In this episode from Christmas Eve 1971, Shep starts out by relating the eerie beauty of seeing power lines go down in a snowstorm. Then, he relates his earliest Christmas memory: seeing an insanely melodramatic adaptation of an extremely melodramatic seasonal poem, “The Bootblack’s Christmas.” He proceeds to recite some more examples of Yuletide melodrama, which he finds both ridiculous and amazing. This was a frequent topic of his: How humanity’s true nature was revealed in what he called Slob Art, the kind of junk that ordinary folks like. He was saying this literally decades before pop culture was seriously studied by anyone.

The show closes with a tale from Shep’s army days, when he got a two-day pass and hitchhiked from his base in New Jersey to visit Manhattan for the first time. There, he took in the wartime phenomenon called The Stagedoor Canteen, resulting in a chance encounter with a volunteer waiter who would go on to fame and fortune years later.

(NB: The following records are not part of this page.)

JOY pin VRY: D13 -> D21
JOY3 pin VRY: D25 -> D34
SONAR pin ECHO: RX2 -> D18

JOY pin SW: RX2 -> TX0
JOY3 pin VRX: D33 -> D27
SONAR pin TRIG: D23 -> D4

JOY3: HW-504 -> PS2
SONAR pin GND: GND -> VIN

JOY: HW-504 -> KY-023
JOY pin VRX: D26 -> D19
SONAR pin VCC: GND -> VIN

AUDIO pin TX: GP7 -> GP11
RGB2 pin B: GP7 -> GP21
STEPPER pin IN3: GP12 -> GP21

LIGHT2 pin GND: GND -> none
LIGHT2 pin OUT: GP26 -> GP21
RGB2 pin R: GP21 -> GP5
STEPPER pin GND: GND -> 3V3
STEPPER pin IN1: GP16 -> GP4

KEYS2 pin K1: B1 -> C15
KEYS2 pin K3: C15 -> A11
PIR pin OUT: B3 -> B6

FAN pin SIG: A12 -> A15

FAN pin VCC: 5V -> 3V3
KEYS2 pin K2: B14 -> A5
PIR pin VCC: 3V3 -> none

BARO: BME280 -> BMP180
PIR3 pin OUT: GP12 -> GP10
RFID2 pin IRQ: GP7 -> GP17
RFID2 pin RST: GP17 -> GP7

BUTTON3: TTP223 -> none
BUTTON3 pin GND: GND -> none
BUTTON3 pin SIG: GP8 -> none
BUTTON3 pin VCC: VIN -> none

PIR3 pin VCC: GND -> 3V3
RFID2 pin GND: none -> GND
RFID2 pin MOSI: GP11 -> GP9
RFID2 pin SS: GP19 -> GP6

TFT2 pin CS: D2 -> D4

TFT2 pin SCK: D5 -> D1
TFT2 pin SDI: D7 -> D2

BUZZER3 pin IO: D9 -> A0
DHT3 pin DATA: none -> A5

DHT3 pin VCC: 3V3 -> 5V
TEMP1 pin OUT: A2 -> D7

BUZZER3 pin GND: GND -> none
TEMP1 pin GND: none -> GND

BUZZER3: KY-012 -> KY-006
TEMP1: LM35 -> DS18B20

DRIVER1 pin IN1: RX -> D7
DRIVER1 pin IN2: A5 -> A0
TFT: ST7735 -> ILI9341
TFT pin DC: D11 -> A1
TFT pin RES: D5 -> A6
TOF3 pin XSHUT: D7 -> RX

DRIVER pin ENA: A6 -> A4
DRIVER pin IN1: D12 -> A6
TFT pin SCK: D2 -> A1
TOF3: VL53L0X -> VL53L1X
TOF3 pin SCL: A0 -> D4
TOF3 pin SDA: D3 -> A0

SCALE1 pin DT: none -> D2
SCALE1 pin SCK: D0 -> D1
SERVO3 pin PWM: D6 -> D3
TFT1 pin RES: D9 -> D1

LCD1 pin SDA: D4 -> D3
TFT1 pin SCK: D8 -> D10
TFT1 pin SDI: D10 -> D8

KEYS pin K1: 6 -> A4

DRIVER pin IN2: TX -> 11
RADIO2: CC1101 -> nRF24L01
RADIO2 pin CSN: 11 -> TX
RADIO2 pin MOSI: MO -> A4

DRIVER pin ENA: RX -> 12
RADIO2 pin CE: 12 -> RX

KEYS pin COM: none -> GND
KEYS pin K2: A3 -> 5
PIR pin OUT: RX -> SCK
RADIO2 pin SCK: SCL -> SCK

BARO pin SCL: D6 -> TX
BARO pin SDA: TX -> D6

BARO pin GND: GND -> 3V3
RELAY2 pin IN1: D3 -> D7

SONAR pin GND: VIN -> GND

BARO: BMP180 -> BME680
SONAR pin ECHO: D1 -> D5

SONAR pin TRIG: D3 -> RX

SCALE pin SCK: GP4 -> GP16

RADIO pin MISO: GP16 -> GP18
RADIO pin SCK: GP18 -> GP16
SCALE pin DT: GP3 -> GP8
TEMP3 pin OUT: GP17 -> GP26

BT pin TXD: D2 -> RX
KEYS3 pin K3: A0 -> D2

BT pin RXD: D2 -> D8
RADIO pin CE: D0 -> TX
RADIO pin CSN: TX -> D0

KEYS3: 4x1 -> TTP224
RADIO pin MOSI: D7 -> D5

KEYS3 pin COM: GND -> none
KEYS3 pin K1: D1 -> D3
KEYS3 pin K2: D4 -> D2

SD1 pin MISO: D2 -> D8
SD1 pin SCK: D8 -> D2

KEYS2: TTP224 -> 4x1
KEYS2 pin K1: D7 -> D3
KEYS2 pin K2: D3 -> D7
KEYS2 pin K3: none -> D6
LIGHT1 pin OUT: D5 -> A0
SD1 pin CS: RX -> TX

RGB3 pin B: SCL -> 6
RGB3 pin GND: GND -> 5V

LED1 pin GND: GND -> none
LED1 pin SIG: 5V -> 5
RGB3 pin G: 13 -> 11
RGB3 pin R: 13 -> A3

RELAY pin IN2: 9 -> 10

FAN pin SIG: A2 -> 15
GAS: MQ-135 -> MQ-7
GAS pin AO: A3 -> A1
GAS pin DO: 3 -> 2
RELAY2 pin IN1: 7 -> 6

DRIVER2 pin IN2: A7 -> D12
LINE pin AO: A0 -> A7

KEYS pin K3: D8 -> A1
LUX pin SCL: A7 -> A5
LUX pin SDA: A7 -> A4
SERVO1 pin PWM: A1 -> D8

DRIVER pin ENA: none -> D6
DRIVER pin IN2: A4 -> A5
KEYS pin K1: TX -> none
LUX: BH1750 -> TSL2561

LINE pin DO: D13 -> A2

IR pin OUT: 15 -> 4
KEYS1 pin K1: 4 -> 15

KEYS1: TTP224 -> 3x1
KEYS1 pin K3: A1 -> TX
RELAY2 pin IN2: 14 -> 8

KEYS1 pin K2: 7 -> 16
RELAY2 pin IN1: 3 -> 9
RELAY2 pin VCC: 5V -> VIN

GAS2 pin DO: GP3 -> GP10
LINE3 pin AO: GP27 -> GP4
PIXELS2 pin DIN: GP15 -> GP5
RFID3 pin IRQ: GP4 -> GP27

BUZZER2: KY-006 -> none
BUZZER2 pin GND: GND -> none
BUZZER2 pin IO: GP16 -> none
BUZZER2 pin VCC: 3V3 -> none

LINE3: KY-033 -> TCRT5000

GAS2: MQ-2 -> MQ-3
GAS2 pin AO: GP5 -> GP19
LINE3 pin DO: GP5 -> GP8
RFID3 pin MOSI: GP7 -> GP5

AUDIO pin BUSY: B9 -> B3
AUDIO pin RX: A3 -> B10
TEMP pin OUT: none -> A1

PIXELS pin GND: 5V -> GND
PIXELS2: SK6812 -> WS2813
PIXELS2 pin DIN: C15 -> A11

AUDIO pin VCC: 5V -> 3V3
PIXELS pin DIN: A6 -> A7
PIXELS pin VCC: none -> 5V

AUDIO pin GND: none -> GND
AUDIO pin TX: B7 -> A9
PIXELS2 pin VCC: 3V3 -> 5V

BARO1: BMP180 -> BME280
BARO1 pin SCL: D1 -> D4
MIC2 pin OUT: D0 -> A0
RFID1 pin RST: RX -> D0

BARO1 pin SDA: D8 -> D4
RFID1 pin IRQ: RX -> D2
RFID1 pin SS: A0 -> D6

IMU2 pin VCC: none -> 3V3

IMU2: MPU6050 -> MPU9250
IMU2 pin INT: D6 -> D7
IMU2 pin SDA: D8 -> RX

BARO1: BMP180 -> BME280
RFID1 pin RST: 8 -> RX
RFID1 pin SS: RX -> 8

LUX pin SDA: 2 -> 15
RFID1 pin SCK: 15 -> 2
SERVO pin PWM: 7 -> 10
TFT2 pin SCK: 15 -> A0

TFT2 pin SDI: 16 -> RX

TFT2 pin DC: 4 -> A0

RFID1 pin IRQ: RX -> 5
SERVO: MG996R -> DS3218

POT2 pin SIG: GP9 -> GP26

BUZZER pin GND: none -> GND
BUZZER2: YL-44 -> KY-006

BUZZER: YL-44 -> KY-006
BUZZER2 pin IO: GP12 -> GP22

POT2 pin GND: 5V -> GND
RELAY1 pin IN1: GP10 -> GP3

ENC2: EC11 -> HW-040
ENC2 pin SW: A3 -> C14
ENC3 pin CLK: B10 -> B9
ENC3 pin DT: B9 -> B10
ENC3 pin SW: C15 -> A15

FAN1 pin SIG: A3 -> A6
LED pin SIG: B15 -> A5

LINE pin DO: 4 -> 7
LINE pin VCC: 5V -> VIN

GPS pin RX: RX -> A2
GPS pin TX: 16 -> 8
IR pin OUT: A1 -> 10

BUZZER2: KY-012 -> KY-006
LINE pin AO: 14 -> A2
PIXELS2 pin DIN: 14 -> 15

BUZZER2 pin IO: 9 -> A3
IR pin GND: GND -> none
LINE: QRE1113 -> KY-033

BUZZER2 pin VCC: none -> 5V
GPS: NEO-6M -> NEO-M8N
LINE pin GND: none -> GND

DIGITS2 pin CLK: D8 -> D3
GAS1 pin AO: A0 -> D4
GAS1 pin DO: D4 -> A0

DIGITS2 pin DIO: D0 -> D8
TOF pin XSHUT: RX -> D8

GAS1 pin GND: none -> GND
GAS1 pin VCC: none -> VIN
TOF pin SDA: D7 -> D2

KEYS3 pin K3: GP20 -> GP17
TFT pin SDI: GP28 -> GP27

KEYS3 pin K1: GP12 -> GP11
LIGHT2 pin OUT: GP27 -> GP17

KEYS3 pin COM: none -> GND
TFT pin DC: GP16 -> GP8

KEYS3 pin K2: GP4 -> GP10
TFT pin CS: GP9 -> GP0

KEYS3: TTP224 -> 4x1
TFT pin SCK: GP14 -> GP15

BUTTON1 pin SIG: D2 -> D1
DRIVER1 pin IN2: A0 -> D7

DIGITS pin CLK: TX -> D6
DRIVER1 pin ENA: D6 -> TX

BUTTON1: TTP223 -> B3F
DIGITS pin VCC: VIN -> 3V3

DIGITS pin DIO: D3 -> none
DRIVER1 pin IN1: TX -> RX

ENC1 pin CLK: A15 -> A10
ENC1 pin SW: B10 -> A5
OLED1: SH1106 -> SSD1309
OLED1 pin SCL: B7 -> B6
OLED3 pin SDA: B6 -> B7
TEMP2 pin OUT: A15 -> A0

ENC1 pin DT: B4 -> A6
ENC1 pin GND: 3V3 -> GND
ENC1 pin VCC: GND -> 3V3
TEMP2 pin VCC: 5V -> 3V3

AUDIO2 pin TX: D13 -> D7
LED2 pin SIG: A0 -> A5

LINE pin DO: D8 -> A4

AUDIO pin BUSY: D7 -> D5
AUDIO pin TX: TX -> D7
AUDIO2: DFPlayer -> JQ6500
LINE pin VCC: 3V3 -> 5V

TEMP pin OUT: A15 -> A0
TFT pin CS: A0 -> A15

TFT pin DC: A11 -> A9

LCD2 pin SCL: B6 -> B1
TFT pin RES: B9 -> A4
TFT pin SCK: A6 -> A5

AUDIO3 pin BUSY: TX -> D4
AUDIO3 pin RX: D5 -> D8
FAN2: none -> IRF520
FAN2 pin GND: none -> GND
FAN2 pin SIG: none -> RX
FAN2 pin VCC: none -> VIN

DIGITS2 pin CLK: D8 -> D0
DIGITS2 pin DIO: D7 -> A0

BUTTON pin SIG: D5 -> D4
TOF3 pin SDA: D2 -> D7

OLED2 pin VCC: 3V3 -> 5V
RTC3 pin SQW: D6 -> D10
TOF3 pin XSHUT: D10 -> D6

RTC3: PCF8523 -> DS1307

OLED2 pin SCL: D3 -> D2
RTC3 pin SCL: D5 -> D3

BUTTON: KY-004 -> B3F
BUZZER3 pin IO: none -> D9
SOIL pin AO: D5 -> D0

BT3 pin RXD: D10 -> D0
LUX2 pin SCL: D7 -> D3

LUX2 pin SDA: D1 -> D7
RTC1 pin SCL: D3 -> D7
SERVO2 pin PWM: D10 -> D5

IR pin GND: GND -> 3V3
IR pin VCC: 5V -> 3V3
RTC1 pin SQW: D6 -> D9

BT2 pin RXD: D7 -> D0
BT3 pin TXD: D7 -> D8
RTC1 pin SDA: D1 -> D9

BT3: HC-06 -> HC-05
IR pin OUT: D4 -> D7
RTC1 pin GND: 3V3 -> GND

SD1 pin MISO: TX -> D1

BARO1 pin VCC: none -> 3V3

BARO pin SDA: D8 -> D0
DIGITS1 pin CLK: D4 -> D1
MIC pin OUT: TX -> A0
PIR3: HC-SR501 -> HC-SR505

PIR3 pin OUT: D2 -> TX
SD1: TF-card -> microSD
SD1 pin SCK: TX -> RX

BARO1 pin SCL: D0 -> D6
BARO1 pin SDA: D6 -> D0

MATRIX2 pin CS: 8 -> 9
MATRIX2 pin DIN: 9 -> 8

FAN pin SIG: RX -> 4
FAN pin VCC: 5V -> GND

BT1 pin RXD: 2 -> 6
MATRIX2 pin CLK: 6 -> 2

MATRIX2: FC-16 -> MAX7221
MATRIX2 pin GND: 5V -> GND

Mixed in, you’ll hear Shep do some holiday-related commercials, including a flying bird toy that used to advertise frequently on his show, and appeals from charity. He also shills for his own recently released album, The Declassified Jean Shepherd.

I snagged a copy of this album up years ago when I saw a copy in the used LPs section at the Amoeba Records in Berkeley (the only good memory of my sole trip to California thus far, a tale for another time), and it is an odd artifact. It’s comprised of clips from his radio show and a live performance at Carnegie Hall (which I’m pretty sure both of my parents attended), intercut with odd snippets of very early 70s rock music. A strange choice, since Shep was resolutely anti-rock. He was more at home with jazz; check out Charles Mingus’s “The Clown” to hear him collaborate with the legendary bassist/bandleader on an improvised spoken word piece that is amazingly prescient (and creepy) considering it was recorded in 1957.

But I digress. Please enjoy this collection of Chritsmas tales from the master of the monologue.